The United Arab Emirates announced the implementation of some provisions of the Selective Tax Law, with the entry into force of these new amendments, as of last Friday, corresponding to October 14, 2022, according to (WAM).
Whoever imports excise goods into the Emirates, or produces them for the purpose of putting them for consumption in the country, or storing them in the country according to certain cases, and to any warehouse keeper, is subject to registration in the Excise Tax system.
The new amendments, according to the UAE Ministry of Finance, aim to support the business sector, facilitate the fulfillment of tax obligations for taxable persons, seek to reduce levels of tax evasion, and address some challenges related to the application of selective tax.
The amendments to the selective tax law in the UAE included excluding persons who import for non-business purposes from tax registration, while maintaining the imposition of tax on that import, and a requirement to submit an application for exemption from tax registration before practicing the activity and not when the tax is due.
Also, statutes of limitation have been added, setting a maximum time frame within which the Federal Tax Authority in the Emirates - which is in charge of implementing the selective tax - can act, and once this period expires, the authority is prevented from taking any actions.

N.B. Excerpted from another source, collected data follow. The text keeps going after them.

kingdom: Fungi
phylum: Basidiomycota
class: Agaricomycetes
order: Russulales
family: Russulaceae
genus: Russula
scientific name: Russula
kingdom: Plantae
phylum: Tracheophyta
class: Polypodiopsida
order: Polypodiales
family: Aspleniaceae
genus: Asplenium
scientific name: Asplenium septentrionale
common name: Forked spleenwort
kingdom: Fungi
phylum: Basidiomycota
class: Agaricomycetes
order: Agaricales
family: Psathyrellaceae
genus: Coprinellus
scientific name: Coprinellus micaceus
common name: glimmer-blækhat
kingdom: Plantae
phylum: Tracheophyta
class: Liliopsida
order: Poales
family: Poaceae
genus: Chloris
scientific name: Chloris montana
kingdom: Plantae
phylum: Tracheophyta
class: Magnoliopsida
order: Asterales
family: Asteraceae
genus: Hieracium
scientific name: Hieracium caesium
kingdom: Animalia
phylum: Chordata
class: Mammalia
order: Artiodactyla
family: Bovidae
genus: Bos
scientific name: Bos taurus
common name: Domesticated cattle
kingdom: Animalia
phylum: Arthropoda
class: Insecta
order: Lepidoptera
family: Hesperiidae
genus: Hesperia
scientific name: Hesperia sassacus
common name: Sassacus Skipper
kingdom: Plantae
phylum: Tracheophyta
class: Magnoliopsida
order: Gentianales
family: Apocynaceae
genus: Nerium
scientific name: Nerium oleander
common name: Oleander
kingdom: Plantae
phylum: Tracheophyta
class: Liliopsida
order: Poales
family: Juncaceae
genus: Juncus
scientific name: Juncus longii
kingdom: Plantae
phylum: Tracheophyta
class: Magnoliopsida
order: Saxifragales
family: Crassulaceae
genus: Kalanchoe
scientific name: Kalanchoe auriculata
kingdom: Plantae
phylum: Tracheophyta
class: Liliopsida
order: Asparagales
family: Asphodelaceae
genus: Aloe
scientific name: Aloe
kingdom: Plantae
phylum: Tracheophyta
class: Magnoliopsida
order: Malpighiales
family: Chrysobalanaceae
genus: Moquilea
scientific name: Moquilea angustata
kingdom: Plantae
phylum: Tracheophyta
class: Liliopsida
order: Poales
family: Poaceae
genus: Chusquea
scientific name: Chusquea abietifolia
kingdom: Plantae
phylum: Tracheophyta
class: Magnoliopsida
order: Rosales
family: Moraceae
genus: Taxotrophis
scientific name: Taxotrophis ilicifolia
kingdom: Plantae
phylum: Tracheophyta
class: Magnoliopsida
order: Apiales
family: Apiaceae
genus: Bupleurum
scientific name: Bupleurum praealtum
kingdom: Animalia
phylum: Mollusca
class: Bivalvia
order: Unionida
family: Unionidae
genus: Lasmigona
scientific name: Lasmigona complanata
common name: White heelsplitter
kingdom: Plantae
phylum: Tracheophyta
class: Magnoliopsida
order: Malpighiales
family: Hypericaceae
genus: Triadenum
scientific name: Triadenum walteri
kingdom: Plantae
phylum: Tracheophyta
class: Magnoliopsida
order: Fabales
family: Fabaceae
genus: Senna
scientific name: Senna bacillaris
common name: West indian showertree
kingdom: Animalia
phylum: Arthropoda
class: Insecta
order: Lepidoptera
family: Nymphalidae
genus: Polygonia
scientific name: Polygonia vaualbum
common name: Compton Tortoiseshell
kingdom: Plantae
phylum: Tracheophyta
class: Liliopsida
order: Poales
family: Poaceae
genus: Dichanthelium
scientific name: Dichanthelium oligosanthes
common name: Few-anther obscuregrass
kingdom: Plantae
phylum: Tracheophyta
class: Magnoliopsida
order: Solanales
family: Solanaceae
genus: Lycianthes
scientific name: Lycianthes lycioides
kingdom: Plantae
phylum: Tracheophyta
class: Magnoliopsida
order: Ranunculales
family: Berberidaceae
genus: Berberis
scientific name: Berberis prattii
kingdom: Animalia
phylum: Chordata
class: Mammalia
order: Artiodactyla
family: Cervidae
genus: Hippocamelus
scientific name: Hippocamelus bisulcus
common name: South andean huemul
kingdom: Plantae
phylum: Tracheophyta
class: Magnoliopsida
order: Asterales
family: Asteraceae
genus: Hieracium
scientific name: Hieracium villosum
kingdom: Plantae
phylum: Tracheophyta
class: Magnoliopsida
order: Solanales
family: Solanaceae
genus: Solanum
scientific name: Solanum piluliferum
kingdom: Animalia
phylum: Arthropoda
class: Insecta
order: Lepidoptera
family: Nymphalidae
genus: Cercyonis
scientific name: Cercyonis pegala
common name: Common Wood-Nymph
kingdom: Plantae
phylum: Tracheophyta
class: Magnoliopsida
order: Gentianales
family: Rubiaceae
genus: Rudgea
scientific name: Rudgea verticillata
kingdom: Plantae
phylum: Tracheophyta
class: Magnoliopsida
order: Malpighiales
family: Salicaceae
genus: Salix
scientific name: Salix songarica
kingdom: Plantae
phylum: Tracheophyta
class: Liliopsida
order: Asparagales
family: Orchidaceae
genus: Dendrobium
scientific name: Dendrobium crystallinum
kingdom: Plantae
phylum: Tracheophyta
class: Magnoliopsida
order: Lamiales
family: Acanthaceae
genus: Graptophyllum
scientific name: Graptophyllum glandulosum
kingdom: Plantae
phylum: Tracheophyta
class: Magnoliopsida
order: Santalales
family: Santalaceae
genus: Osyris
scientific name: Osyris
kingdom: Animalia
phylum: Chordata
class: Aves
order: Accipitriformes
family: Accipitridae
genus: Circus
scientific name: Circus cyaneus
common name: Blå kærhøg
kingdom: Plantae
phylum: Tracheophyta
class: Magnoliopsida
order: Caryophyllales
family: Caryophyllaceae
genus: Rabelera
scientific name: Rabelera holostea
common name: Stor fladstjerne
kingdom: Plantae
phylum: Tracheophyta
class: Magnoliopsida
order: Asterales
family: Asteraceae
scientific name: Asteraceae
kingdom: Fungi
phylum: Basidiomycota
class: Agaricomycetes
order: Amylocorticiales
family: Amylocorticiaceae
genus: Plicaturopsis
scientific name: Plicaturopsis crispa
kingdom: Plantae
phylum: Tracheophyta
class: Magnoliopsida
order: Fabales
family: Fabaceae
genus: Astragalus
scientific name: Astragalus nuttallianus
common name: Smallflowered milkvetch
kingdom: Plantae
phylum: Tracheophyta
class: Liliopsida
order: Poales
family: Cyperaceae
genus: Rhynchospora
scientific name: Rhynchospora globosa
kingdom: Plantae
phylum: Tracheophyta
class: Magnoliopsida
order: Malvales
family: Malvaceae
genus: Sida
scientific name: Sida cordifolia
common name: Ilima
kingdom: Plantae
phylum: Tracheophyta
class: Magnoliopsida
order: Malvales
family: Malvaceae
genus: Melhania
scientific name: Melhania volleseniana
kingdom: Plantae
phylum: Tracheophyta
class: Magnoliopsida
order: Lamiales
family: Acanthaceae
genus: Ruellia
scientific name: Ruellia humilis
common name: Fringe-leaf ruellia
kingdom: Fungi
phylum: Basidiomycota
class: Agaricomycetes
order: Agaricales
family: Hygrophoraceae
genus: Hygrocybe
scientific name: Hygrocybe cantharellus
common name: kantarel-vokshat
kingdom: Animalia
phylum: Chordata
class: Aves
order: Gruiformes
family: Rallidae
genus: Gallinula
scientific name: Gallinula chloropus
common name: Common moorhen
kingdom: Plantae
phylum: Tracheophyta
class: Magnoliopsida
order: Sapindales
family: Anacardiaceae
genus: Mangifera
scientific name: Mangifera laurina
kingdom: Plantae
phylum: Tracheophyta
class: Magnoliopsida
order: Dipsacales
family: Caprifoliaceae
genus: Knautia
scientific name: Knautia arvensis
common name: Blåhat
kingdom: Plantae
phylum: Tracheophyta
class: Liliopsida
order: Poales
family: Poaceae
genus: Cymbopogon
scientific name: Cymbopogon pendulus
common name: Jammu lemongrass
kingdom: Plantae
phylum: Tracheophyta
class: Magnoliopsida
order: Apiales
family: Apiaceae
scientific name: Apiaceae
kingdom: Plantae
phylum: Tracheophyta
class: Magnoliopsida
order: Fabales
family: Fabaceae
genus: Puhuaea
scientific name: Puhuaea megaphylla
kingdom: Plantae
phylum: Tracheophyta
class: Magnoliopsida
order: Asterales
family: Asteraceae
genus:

The amendments in this regard stipulate that in general, the Federal Tax Authority in the Emirates may not conduct a tax audit or issue a tax assessment after 5 years from the end of the relevant tax period.
The selective tax is an indirect tax imposed on certain goods that are harmful to human health or the environment. These goods are referred to as selective goods, such as soft drinks, energy drinks, tobacco and its products, and aims to reduce the consumption of these goods, according to the official portal of the UAE government.